MANILA — Long criticized as weak and feckless, President Corazon Aquino has demonstrated unexpected toughness against her foes in recent days and appears to have gained much-needed sympathy after a failed mini-rebellion Sunday in northern Luzon left a popular general dead.
But diplomats and analysts here say the beleaguered Philippine leader may pay a heavy political price for her sudden boldness against alleged coup plotters. They say the next few days could be crucial if Aquino's government is to avoid a potential public relations disaster.
One reason is that 1,500 government troops failed for a second straight day Monday to capture suspended Gov.
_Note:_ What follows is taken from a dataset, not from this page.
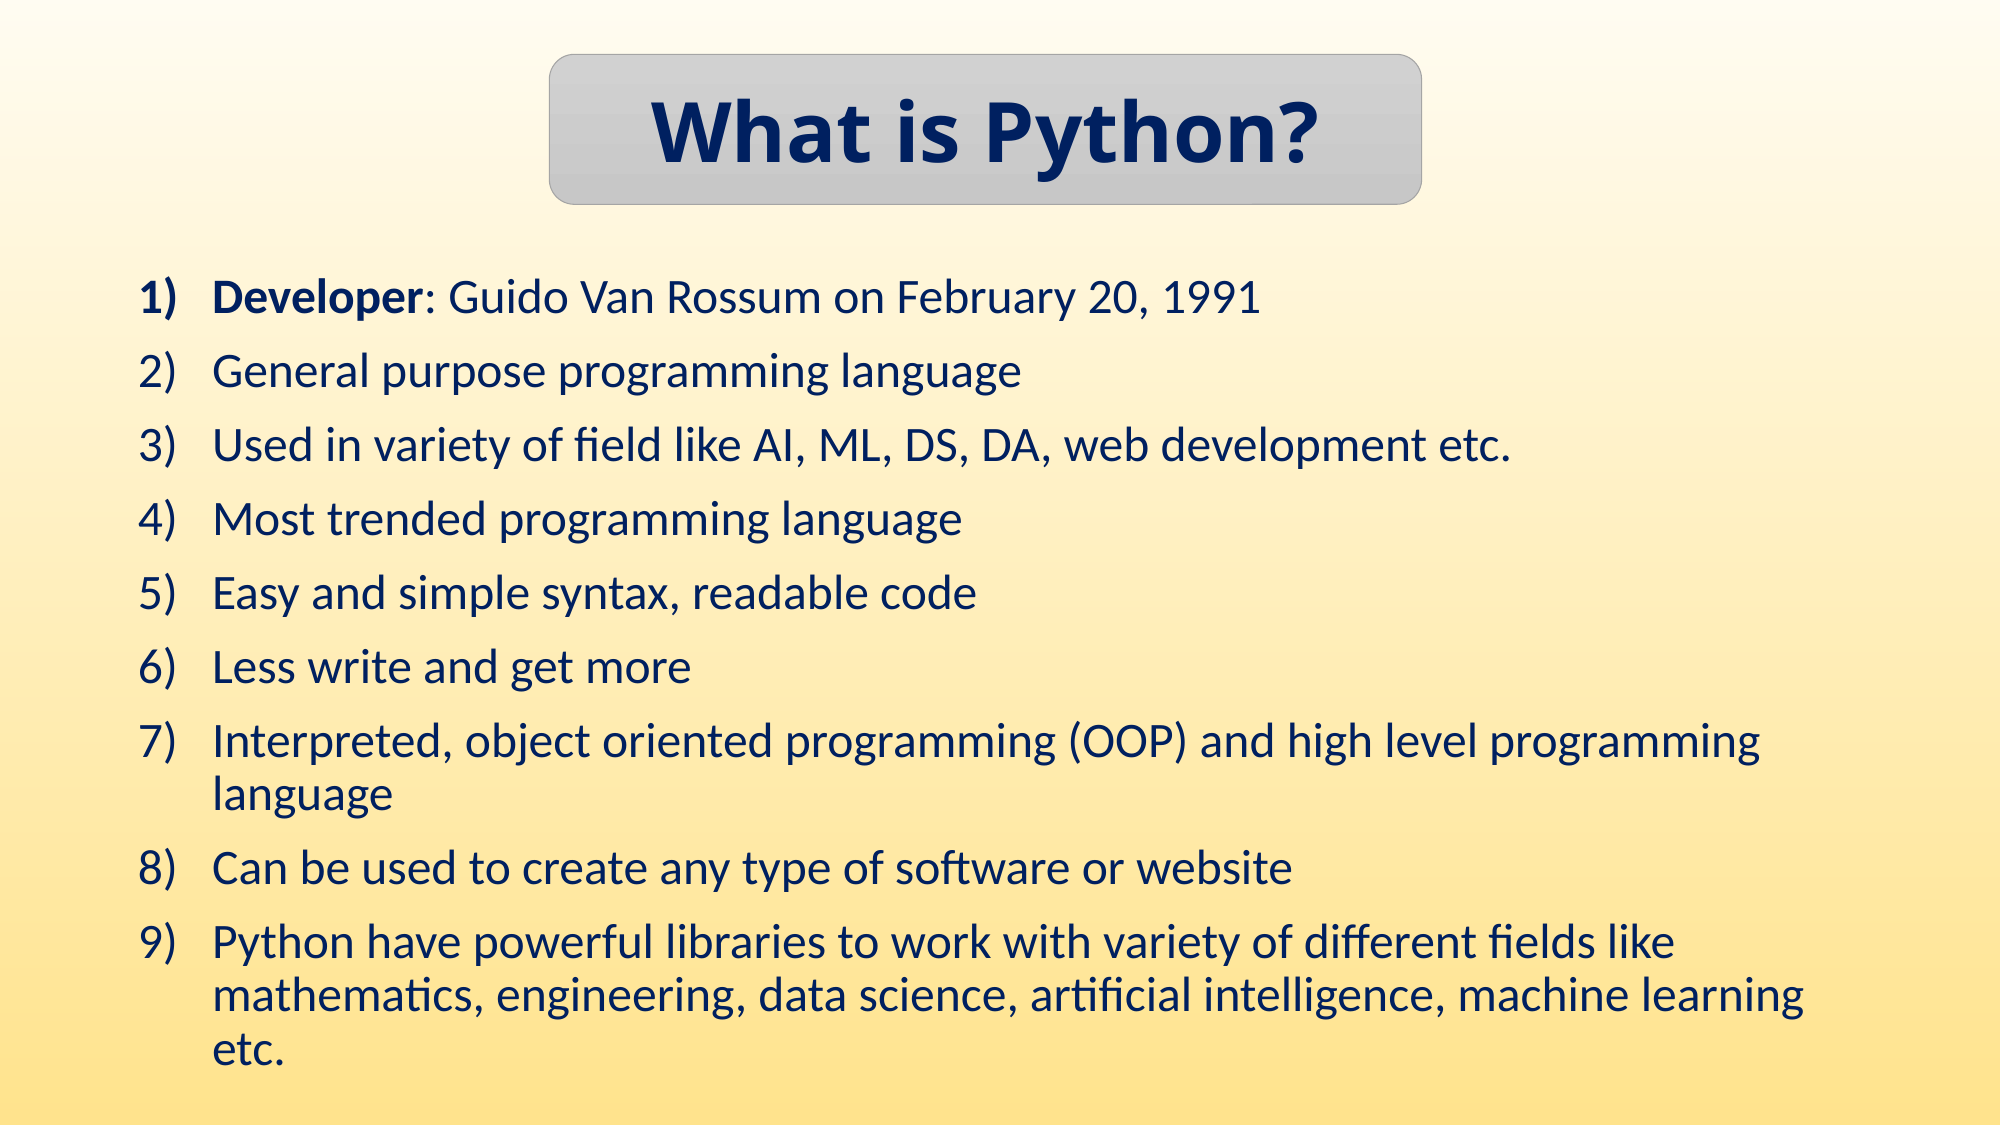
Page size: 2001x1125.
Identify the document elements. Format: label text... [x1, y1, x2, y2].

list Developer: Guido Van Rossum on February 20, 1991 General purpose programming language Used in variety of field like AI, ML, DS, DA, web development etc. Most trended programming language Easy and simple syntax, readable code Less write and get more Interpreted, object oriented programming (OOP) and high level programming language Can be used to create any type of software or website Python have powerful libraries to work with variety of different fields like mathematics, engineering, data science, artificial intelligence, machine learning etc. [122, 263, 1848, 1090]
text_box What is Python? [548, 53, 1423, 205]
Rodolfo Aguinaldo, who escaped in an ambulance after his troops apparently killed armed forces spokesman Brig. Gen. Oscar Florendo during a short-lived Sunday revolt in Cagayan province, about 250 miles north of Manila. The day's death toll was unclear, with conflicting reports of 8 to 20 killed.
"I think the next several days will be very, very critical," said a Western diplomat. "If she is unable to deal with the situation--to get Aguinaldo, put him in jail, and keep him there--it contributes to the image that her government is just not in charge."
Also, the Supreme Court is set to hear arguments this morning on a petition to free jailed Sen. Juan Ponce Enrile, who was arrested last week on criminal charges that his lawyers insist are invalid. Many expect the controversial charges to be reduced or thrown out.
"She's sending out mixed signals," said an Asian diplomat. "On one hand, she says all the mollycoddling of coup plotters is over. On the other hand, her heavy-handed behavior is giving the bad guys a good name."
He said the government would be better served by arresting prominent politicians and civilians for the graft and corruption that pervades much of the country's bureaucracy, judiciary and police. "They've got the evidence to get a 'big fish,' " he said. "But they're afraid to move.
"Instead, the government has decided to move in an area where the results are uncertain," he added. "That is always dangerous."
Both Enrile and Aguinaldo were indicted last week on a charge of rebellion with murder stemming from last December's failed coup, the sixth and bloodiest military uprising since Aquino came to power in 1986. Both men argue that the charge does not exist on statute books and therefore is invalid.
"In order to keep Enrile in jail, they had to invent a case that does not exist," the tired-looking Senate opposition leader, talking about himself in the third person, said Monday afternoon, flanked by 20 friends, family and staff members in the two-room, air-conditioned police office where he is being detained.
Enrile denied backing the December uprising and insisted that his arrest was politically motivated. "I never plotted with them," he said. "I never conspired with them. I did not in any manner support them."
But the continuing drama up north took top billing for many Manila residents. Aquino's staff and top military officials went on a public relations blitz to focus public attention on Florendo, the first high-ranking military officer killed while opposing rebel soldiers.
Florendo, 51, was widely known and widely liked by both his colleagues and the nation's press. Aquino aides hope his death will blunt public sympathy for the rebels, who are often portrayed in the press as Robin Hood-like figures guided by altruistic concern for the poor.
A diplomat for another Western embassy insisted that the crisis has become a "net plus" for Aquino. "The armed forces could not be made a fool of any longer. Really, the final determination is if the rebellion spreads. If it stays in Cagayan province, she's OK."